Il y a quelque chose dans les chiens qui est lié à la famille nucléaire, et non à la famille élargie. Ann-Janine Morey affirme que "l'unité visuelle de base" pour identifier la famille est l'enfant et le chien (Picturing Dogs Seeing Ourselves, 2014). Ainsi, la présence du chien sur nos photos de famille semble affirmer l'unité nucléaire de mes parents au sein de la famille élargie.

Notre album de photos de famille contient également des photos de moi avec nos autres chiens au fil des ans : Bojo, notre chien de berger, Spotty, notre beagle, et Leo, notre chien de sauvetage de race mixte. Ces photos racontent l'histoire de notre famille. C'est un récit qui a suivi ma famille, individuellement et collectivement, à travers plusieurs migrations : celle de ma mère des États-Unis vers l'Inde, celle de notre famille de l'Inde vers les États-Unis, et la mienne vers le Canada.
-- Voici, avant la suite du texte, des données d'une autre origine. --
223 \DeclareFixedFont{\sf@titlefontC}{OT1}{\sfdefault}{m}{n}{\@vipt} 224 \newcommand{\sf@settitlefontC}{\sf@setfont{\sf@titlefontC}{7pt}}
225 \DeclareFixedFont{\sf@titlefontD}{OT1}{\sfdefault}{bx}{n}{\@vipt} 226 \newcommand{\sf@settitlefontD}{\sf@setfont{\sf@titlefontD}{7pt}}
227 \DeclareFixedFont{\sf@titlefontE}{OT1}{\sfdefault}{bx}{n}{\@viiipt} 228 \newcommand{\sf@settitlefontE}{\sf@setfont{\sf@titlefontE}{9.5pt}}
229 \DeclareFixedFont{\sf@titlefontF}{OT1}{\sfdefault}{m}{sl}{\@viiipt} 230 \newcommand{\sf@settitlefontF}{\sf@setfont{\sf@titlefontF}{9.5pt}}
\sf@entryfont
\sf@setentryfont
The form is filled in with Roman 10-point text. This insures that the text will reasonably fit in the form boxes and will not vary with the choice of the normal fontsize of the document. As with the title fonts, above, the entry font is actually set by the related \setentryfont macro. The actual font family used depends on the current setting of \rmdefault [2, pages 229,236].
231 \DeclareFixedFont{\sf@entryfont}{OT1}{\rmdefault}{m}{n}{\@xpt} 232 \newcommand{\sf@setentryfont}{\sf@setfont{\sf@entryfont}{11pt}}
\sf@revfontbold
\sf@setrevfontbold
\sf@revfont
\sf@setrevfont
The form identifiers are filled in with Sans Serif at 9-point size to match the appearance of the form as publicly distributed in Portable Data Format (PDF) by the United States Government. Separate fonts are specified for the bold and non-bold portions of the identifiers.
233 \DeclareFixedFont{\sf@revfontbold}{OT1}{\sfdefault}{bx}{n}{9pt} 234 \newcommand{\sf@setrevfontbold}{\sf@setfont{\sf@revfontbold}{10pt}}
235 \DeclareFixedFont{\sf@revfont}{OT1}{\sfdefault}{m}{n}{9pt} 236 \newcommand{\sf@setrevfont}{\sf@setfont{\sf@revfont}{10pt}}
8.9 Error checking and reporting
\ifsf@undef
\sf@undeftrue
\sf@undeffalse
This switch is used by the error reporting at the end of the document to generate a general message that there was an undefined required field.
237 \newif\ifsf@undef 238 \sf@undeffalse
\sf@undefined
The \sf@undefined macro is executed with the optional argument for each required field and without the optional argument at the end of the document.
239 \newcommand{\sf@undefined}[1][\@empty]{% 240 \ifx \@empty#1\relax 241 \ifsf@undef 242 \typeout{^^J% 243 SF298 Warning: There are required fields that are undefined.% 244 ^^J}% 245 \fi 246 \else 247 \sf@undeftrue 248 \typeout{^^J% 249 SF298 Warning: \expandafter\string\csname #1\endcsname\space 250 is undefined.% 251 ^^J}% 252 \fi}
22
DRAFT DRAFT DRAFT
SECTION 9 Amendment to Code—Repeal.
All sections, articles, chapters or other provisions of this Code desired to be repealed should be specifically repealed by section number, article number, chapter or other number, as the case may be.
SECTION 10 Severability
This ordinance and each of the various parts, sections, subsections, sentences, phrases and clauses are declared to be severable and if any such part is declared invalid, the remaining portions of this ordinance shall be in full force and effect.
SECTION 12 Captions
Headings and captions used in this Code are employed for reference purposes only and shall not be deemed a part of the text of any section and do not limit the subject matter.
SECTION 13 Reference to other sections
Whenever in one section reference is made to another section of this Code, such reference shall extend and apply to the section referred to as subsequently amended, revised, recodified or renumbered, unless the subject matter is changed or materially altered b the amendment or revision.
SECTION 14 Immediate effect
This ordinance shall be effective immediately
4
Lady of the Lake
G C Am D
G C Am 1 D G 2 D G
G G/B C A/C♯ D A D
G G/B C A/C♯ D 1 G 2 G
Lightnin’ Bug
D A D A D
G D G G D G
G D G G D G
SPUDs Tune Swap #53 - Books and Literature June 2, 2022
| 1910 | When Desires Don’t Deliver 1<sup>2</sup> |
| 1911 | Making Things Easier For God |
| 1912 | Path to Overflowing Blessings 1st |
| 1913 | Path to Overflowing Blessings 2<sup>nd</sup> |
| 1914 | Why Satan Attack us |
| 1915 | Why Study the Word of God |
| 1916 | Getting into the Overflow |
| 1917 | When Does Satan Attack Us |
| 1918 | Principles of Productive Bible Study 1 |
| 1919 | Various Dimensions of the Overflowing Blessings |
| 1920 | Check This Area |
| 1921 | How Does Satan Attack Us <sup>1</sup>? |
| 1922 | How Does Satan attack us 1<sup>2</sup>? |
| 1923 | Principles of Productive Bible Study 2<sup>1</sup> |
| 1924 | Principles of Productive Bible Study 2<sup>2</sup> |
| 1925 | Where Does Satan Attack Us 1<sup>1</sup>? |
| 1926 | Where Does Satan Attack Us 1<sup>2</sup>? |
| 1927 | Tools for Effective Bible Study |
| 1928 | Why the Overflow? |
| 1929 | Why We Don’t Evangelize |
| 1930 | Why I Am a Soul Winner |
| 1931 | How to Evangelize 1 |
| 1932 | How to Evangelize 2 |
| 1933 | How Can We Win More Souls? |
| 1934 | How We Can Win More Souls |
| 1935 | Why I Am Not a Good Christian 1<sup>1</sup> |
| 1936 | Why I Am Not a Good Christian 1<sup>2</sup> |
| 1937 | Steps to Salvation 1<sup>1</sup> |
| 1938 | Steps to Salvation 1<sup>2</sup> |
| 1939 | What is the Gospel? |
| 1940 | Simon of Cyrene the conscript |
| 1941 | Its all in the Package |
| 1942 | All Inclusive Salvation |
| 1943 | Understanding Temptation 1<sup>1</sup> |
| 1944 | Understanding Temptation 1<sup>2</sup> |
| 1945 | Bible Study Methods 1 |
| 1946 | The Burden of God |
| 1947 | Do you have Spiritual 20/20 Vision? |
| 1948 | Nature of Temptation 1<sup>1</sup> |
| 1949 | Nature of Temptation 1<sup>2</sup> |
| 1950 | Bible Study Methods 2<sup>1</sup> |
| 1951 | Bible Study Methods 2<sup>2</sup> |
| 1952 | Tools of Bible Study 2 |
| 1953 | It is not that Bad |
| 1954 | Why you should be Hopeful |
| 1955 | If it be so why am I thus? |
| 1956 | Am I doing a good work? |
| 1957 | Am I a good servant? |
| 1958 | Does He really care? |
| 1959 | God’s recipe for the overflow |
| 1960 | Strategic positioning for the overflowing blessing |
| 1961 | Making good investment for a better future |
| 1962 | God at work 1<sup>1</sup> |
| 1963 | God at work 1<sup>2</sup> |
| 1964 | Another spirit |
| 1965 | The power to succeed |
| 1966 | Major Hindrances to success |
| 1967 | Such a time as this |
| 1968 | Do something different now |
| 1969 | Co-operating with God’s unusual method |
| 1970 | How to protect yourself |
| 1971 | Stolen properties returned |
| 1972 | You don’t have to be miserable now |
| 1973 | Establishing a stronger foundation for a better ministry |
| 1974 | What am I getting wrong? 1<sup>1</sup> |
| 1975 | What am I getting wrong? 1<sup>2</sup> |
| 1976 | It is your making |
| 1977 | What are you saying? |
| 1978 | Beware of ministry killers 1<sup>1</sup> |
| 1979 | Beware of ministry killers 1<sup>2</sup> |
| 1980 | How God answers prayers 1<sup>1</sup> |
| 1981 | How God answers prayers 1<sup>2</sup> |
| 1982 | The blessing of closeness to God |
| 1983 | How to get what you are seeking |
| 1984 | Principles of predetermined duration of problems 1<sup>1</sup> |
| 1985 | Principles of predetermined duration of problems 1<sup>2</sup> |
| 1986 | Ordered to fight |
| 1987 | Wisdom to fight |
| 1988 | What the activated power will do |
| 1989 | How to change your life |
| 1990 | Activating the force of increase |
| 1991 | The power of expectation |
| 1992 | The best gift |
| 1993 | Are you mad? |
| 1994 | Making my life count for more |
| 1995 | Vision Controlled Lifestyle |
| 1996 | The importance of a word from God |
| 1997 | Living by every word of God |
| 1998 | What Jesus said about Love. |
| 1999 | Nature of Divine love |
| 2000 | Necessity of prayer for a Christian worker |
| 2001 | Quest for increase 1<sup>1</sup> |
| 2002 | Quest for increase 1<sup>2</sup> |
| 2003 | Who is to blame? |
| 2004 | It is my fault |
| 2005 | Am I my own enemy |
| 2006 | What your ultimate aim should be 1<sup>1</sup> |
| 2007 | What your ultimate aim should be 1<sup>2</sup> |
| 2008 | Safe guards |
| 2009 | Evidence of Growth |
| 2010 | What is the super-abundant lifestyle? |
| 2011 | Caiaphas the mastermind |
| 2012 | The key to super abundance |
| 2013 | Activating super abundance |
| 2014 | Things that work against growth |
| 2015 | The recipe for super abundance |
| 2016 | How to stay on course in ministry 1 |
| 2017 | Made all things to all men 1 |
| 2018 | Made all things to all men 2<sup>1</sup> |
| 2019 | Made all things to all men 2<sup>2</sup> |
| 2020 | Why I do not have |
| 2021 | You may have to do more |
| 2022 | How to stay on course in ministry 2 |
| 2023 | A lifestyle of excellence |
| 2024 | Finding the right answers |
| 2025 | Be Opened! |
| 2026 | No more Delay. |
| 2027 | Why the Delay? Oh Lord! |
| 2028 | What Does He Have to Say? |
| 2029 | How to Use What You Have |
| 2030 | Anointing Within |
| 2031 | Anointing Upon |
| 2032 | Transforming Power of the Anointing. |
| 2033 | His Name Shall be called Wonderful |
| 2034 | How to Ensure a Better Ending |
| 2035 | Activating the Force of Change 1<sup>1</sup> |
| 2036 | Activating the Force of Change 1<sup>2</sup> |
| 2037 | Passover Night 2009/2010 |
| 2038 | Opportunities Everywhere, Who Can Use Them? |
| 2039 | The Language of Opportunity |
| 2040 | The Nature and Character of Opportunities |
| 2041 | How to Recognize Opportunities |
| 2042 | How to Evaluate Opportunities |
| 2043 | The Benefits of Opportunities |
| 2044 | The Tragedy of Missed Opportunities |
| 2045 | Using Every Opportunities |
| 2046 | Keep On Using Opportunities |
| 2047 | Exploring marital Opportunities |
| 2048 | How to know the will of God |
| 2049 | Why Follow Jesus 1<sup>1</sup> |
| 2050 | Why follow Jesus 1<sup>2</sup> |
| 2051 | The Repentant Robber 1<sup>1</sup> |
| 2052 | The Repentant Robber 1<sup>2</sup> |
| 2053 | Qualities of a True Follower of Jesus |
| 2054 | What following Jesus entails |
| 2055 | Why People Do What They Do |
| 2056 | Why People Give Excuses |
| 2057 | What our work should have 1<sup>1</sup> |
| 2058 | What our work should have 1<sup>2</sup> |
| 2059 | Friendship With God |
Un chien fait partie de ma petite famille au Canada. C'est un chihuahua nommé Kilo. Il y a de nombreuses photos de lui avec ma fille dans nos archives familiales numériques qui, aujourd'hui encore, façonnent les récits que ma fille emportera avec elle.

Deepali Dewan

Deepali Dewan est le conservateur Dan Mishra pour l'art et la culture de l'Asie du Sud.